Entries provided
——————

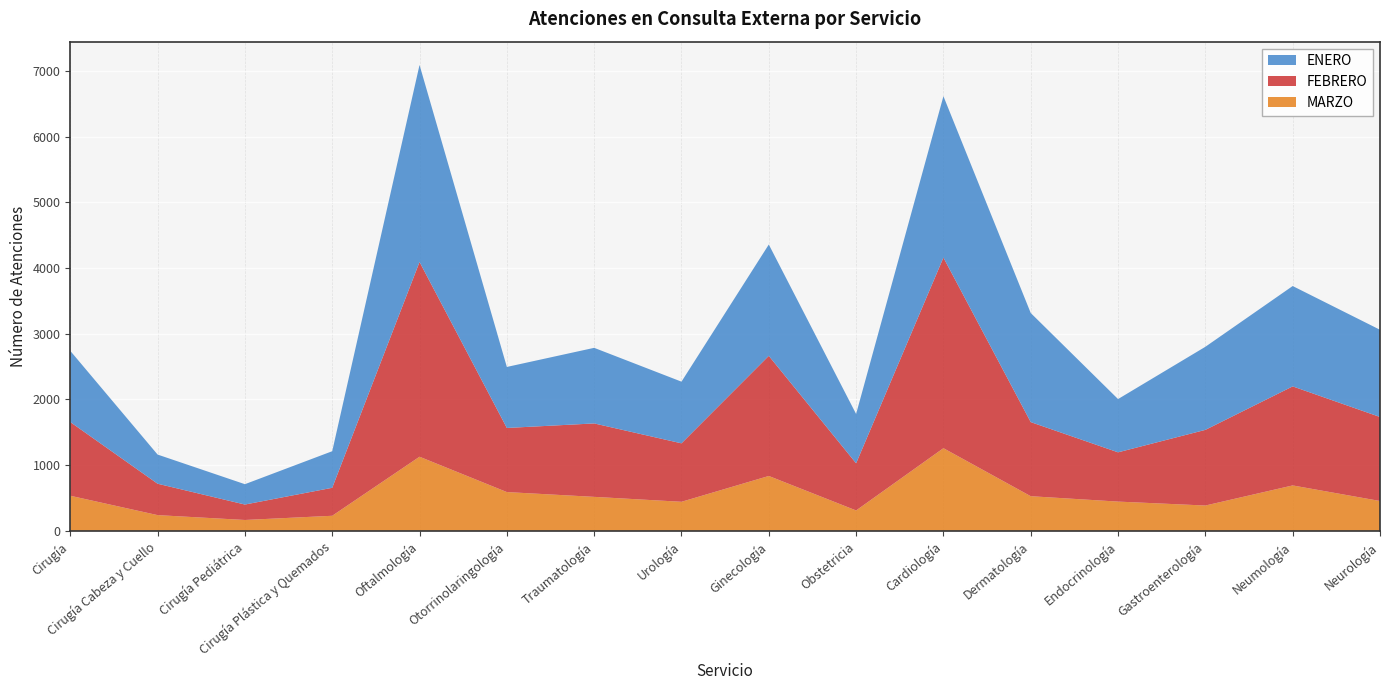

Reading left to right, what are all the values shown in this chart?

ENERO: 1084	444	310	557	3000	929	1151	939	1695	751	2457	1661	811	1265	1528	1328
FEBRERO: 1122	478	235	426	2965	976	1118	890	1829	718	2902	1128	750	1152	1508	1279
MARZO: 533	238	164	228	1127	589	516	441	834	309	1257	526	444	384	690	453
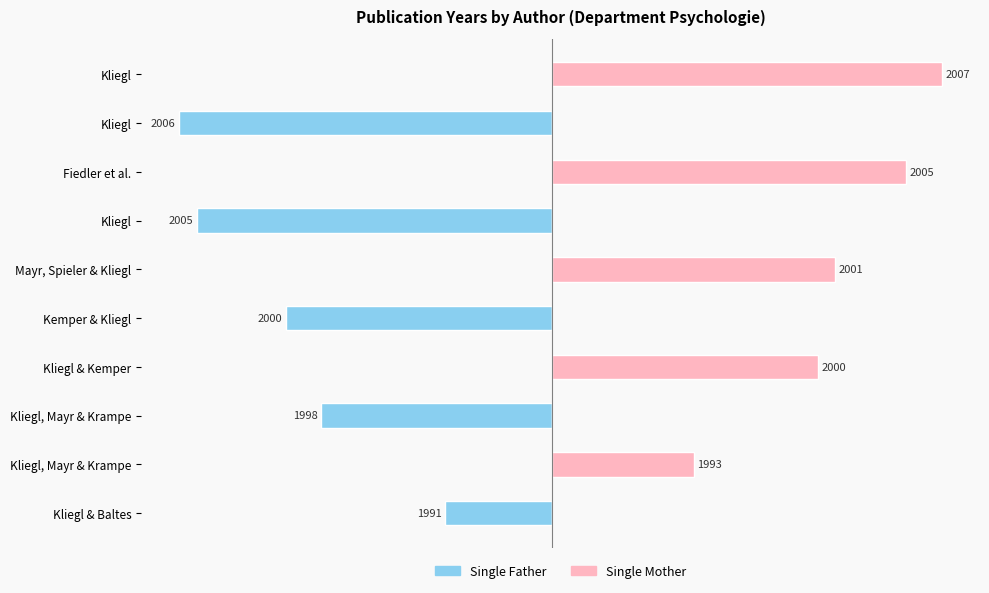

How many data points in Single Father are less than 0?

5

——————

Work required
Rewrite all of the records above, replacing "data points" with "plotted values" and keeping everything else unchanged. Leave out the pictures.

Response
Reading left to right, what are all the values shown in this chart?

ENERO: 1084	444	310	557	3000	929	1151	939	1695	751	2457	1661	811	1265	1528	1328
FEBRERO: 1122	478	235	426	2965	976	1118	890	1829	718	2902	1128	750	1152	1508	1279
MARZO: 533	238	164	228	1127	589	516	441	834	309	1257	526	444	384	690	453

How many plotted values in Single Father are less than 0?

5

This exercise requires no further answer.